*Resultado esperado*:
Reúne y copia sin cambios cada línea de los registros que contenga la palabra "Which".

*Conjunto de registros*:
╭──

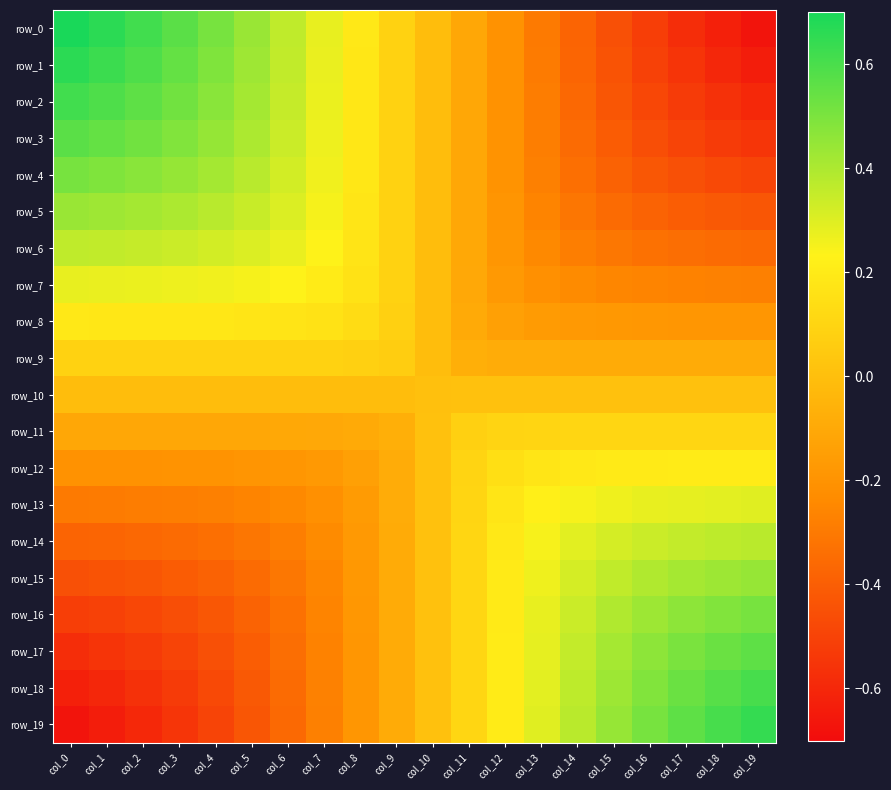

Reading left to right, transcribe all the data shown in this chart.

row_0: 0.7	0.7	0.6	0.6	0.5	0.4	0.4	0.3	0.2	0.1	-0.0	-0.1	-0.2	-0.3	-0.4	-0.5	-0.5	-0.6	-0.6	-0.7
row_1: 0.7	0.6	0.6	0.5	0.5	0.4	0.4	0.3	0.2	0.1	-0.0	-0.1	-0.2	-0.3	-0.4	-0.4	-0.5	-0.6	-0.6	-0.6
row_2: 0.6	0.6	0.6	0.5	0.5	0.4	0.3	0.3	0.2	0.1	-0.0	-0.1	-0.2	-0.3	-0.4	-0.4	-0.5	-0.5	-0.6	-0.6
row_3: 0.6	0.5	0.5	0.5	0.4	0.4	0.3	0.3	0.2	0.1	-0.0	-0.1	-0.2	-0.3	-0.4	-0.4	-0.5	-0.5	-0.5	-0.5
row_4: 0.5	0.5	0.5	0.4	0.4	0.4	0.3	0.3	0.2	0.1	-0.0	-0.1	-0.2	-0.3	-0.3	-0.4	-0.4	-0.5	-0.5	-0.5
row_5: 0.4	0.4	0.4	0.4	0.4	0.3	0.3	0.2	0.2	0.1	-0.0	-0.1	-0.2	-0.3	-0.3	-0.4	-0.4	-0.4	-0.4	-0.4
row_6: 0.4	0.4	0.3	0.3	0.3	0.3	0.3	0.2	0.2	0.1	-0.0	-0.1	-0.2	-0.2	-0.3	-0.3	-0.3	-0.3	-0.4	-0.4
row_7: 0.3	0.3	0.3	0.3	0.3	0.2	0.2	0.2	0.2	0.1	-0.0	-0.1	-0.2	-0.2	-0.2	-0.3	-0.3	-0.3	-0.3	-0.3
row_8: 0.2	0.2	0.2	0.2	0.2	0.2	0.2	0.2	0.1	0.1	-0.0	-0.1	-0.1	-0.2	-0.2	-0.2	-0.2	-0.2	-0.2	-0.2
row_9: 0.1	0.1	0.1	0.1	0.1	0.1	0.1	0.1	0.1	0.1	-0.0	-0.1	-0.1	-0.1	-0.1	-0.1	-0.1	-0.1	-0.1	-0.1
row_10: -0.0	-0.0	-0.0	-0.0	-0.0	-0.0	-0.0	-0.0	-0.0	-0.0	0.0	0.0	0.0	0.0	0.0	0.0	0.0	0.0	0.0	0.0
row_11: -0.1	-0.1	-0.1	-0.1	-0.1	-0.1	-0.1	-0.1	-0.1	-0.1	0.0	0.1	0.1	0.1	0.1	0.1	0.1	0.1	0.1	0.1
row_12: -0.2	-0.2	-0.2	-0.2	-0.2	-0.2	-0.2	-0.2	-0.1	-0.1	0.0	0.1	0.1	0.2	0.2	0.2	0.2	0.2	0.2	0.2
row_13: -0.3	-0.3	-0.3	-0.3	-0.3	-0.3	-0.2	-0.2	-0.2	-0.1	0.0	0.1	0.2	0.2	0.2	0.3	0.3	0.3	0.3	0.3
row_14: -0.4	-0.4	-0.4	-0.4	-0.3	-0.3	-0.3	-0.2	-0.2	-0.1	0.0	0.1	0.2	0.2	0.3	0.3	0.3	0.4	0.4	0.4
row_15: -0.5	-0.4	-0.4	-0.4	-0.4	-0.4	-0.3	-0.3	-0.2	-0.1	0.0	0.1	0.2	0.3	0.3	0.4	0.4	0.4	0.4	0.4
row_16: -0.5	-0.5	-0.5	-0.5	-0.4	-0.4	-0.3	-0.3	-0.2	-0.1	0.0	0.1	0.2	0.3	0.3	0.4	0.4	0.5	0.5	0.5
row_17: -0.6	-0.6	-0.5	-0.5	-0.5	-0.4	-0.3	-0.3	-0.2	-0.1	0.0	0.1	0.2	0.3	0.4	0.4	0.5	0.5	0.5	0.6
row_18: -0.6	-0.6	-0.6	-0.5	-0.5	-0.4	-0.4	-0.3	-0.2	-0.1	0.0	0.1	0.2	0.3	0.4	0.4	0.5	0.5	0.6	0.6
row_19: -0.7	-0.6	-0.6	-0.5	-0.5	-0.4	-0.4	-0.3	-0.2	-0.1	0.0	0.1	0.2	0.3	0.4	0.4	0.5	0.6	0.6	0.6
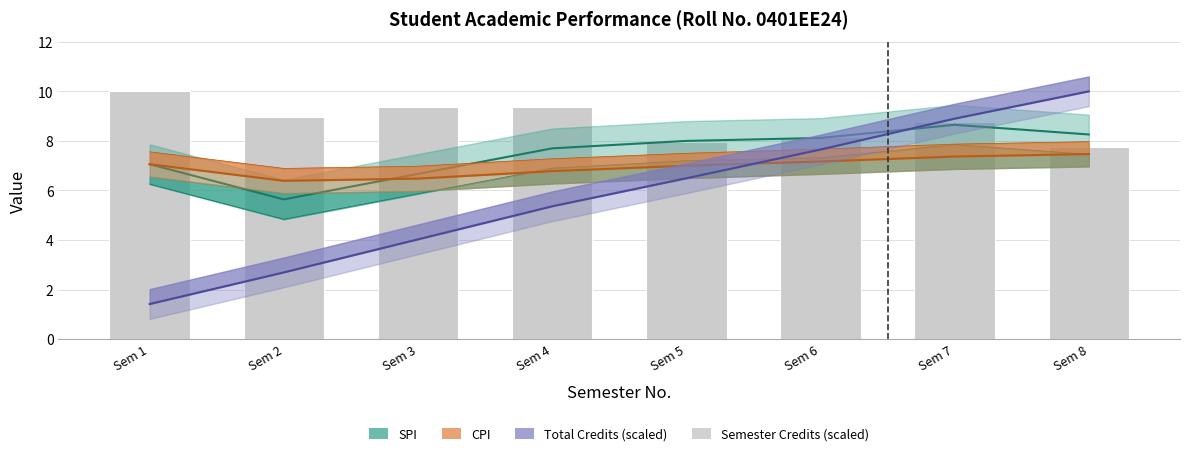

Which series has the largest total across all categories?

Semester Credits (scaled)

╰──

*Espacio de respuesta*:
Which series has the largest total across all categories?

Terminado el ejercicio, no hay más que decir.